Vehement opposition was voiced by Chesney, who noted his was the sole vote against the project when it was first discussed during the summer (he had argued at that time that the BNSF Railway should shoulder the costs of slope stabilization).

“I certainly cannot, in any way, shape or form, support another $700,000 onto this project,” he said.

“How we could have missed that, I have no idea. This is a tremendous jump in what, I believe, was an expenditure the taxpayers of White Rock shouldn’t have incurred in the first place. I’m startled that, all of a sudden, now there’s another $700,000 added to a $1.1 million project.”

Kristjanson echoed Chesney’s comments.

“Even though I voted for this, because I didn’t feel like having the road slide into the ocean… a 65 per cent increase in budget seems astonishing.”

Gordon replied that while the stabilization of Marine Drive was always a priority, repairing the steel bins was a secondary project that the city could not have anticipated until three or four feet of ‘overburden’ – soil, road and sidewalk – were removed at the site.

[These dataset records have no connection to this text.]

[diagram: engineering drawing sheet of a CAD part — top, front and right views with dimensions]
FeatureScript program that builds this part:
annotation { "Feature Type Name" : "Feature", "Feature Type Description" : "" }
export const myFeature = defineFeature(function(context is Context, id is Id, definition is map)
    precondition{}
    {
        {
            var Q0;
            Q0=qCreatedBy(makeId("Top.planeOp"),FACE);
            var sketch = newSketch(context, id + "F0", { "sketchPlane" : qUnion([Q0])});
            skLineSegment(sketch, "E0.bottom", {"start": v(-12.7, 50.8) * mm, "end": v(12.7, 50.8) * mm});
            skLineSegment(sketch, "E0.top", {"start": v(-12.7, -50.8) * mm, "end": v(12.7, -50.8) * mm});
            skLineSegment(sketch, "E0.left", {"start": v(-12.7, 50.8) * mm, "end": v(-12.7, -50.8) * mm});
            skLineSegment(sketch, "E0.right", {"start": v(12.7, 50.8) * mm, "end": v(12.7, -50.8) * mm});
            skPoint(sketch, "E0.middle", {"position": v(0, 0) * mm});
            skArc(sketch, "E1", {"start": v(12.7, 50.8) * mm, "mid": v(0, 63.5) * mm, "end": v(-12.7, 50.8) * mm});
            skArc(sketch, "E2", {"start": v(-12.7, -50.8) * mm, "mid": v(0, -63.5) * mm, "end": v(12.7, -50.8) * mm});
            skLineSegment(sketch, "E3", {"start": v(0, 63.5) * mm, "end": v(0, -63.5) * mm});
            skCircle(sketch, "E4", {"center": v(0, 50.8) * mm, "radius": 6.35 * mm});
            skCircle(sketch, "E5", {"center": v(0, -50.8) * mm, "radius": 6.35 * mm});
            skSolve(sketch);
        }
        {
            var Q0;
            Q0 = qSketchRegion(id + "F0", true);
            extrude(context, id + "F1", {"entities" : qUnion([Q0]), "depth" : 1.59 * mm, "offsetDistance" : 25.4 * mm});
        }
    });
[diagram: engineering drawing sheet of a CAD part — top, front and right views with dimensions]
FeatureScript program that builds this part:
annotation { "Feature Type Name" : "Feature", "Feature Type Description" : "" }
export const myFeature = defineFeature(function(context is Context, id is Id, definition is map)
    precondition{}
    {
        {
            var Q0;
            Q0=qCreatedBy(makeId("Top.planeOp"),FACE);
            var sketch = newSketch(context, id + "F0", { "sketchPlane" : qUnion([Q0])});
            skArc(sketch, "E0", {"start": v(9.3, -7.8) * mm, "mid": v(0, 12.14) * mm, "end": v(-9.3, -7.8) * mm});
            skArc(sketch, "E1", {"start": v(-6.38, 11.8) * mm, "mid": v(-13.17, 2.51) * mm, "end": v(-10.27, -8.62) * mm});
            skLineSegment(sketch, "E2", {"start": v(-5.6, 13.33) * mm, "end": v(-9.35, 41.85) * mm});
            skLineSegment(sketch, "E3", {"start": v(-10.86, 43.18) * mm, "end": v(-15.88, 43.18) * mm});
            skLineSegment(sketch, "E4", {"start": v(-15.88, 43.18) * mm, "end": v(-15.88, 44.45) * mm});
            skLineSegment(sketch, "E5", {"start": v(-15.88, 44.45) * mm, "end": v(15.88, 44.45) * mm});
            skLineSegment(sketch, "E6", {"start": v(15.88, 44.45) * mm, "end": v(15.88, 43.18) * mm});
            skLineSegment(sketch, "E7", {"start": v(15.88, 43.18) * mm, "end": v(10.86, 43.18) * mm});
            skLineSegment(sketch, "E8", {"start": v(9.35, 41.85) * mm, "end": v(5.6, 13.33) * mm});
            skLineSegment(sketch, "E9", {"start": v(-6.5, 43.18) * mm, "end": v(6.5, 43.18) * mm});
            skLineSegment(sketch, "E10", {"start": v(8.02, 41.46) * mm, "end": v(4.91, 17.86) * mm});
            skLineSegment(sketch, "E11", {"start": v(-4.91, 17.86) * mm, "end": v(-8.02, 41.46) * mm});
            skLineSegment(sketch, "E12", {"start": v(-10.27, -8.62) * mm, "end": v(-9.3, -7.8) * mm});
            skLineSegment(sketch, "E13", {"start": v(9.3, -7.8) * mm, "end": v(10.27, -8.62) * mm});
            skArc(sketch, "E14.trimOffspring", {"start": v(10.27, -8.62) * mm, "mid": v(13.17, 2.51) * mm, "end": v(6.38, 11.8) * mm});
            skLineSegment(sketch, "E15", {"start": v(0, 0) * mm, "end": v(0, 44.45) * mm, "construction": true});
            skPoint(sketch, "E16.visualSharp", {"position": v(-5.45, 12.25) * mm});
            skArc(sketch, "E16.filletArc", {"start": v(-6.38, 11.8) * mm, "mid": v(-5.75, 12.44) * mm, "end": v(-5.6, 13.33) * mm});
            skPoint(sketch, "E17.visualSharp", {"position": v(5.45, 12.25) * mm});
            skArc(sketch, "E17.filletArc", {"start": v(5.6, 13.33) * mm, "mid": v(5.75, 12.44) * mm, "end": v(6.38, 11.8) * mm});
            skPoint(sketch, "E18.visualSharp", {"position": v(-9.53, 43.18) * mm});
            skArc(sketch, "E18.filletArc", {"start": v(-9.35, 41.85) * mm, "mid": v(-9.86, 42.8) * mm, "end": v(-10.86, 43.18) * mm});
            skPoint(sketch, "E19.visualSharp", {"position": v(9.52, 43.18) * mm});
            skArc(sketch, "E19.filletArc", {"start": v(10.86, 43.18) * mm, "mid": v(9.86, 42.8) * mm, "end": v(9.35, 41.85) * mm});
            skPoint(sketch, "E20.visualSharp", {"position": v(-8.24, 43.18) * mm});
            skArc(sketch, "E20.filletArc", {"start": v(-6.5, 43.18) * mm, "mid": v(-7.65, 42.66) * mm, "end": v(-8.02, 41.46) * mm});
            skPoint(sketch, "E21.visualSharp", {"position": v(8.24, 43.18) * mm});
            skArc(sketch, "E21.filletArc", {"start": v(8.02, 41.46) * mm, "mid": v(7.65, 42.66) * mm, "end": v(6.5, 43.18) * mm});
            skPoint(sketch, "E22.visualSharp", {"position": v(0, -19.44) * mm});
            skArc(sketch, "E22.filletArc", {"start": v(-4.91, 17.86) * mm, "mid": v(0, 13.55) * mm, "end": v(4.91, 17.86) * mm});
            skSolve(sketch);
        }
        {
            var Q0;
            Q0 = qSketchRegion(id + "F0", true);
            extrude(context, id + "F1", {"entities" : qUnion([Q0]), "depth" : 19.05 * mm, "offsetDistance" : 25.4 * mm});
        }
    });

“We’re not saying that that $500,000 is part of this project, or that it even needs to be done now,” he said.

“It’s a separate project that could be done within five years, or we could take the opportunity to do it now, while the contractor is on site. There are some savings there in mobilization costs.”

Gordon also noted that work done on the initial project was made more expensive by the unusual thickness of asphalt – 12 to 15 inches – which he attributed to frequent re-paving as the level of the roadway sunk over the years.

The need for additional traffic control had been a surprise, he said.

“The contractor submitted a traffic control plan that met the guidelines, we approved that plan. It called for the standard two-flaggers at each end of the job.

“What we didn’t anticipate was the total disrespect and disregard for the traffic control at the western end,” he added.

“We needed to ask the contractor to put in fencing, we put in water-filled barriers, signage, we put in messages on media boards, we hired an extra traffic control person for the daytime hours, just basically to keep people on the west end of the project from entering the zone.”

“It’s hard when people drive around barricades, and other people are concerned that someone’s going to get hurt.”